____ DATA SUPPLIED

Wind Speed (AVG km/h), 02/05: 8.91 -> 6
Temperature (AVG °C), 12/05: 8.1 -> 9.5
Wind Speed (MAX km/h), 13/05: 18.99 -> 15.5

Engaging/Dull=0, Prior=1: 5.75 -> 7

________
____ DATA SUPPLIED

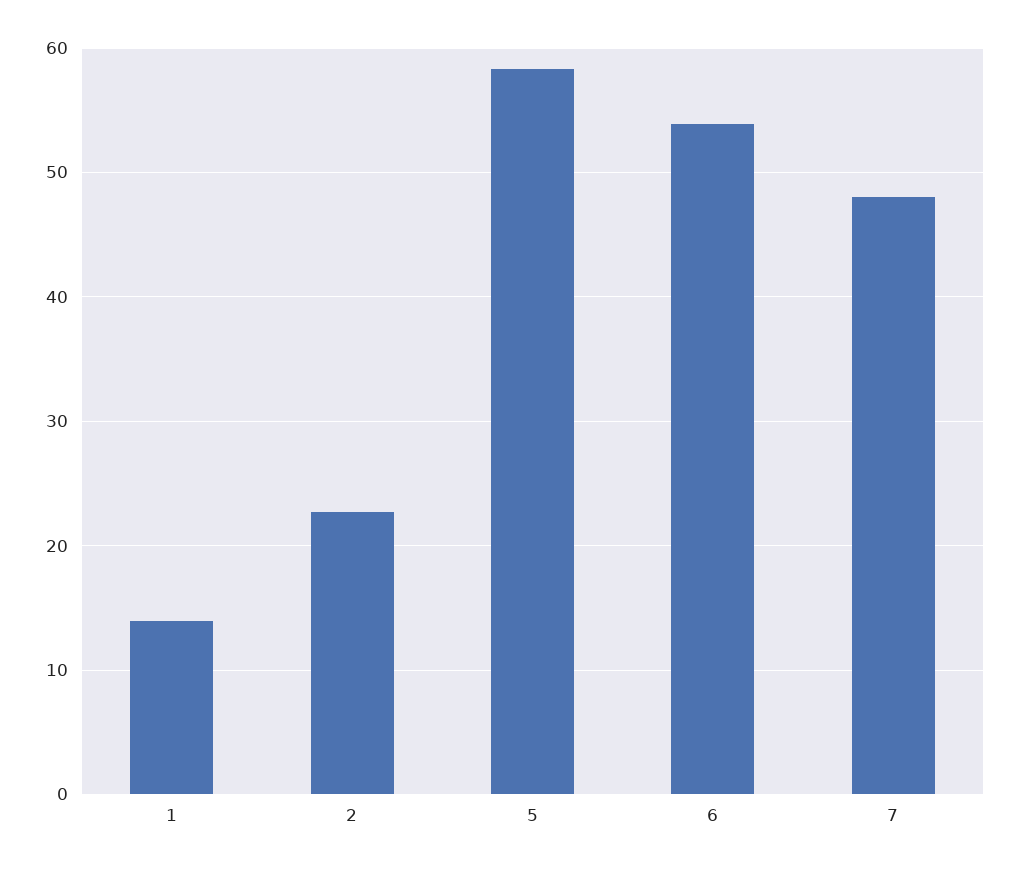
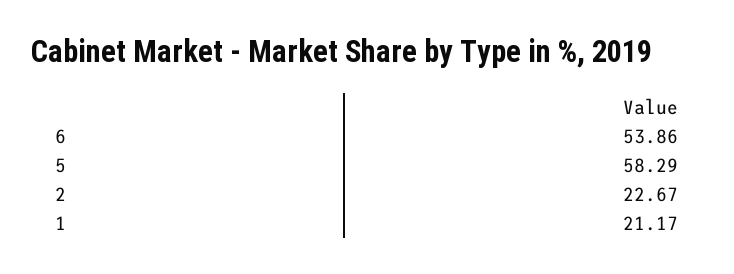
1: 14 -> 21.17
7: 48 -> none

________
____ DATA SUPPLIED

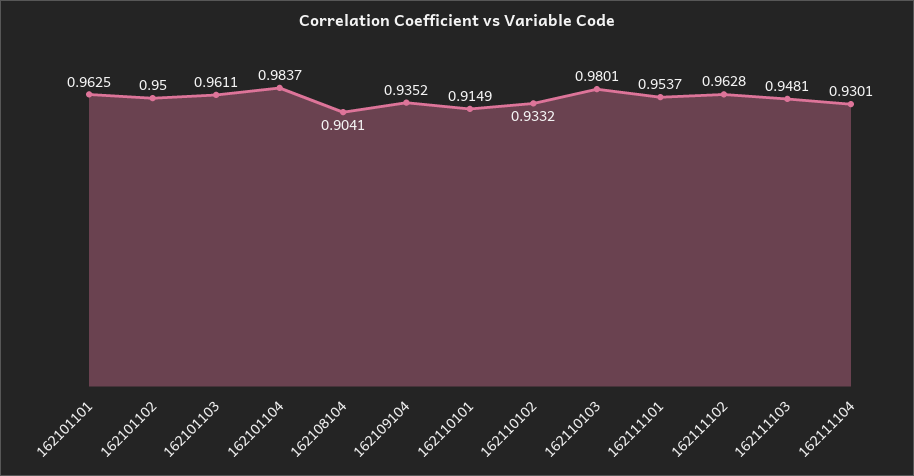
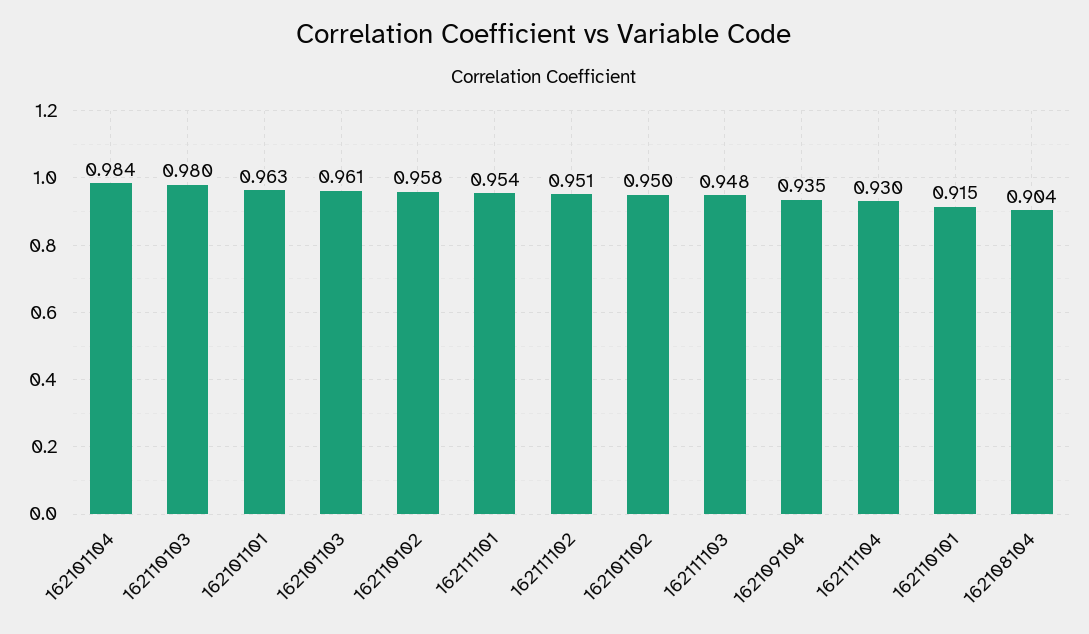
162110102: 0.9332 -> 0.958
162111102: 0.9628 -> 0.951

________

• ACTION ITEM
Identify every line above that includes the word "Speed", and show those lines.

• EXERCISE OUTPUT
Wind Speed (AVG km/h), 02/05: 8.91 -> 6
Wind Speed (MAX km/h), 13/05: 18.99 -> 15.5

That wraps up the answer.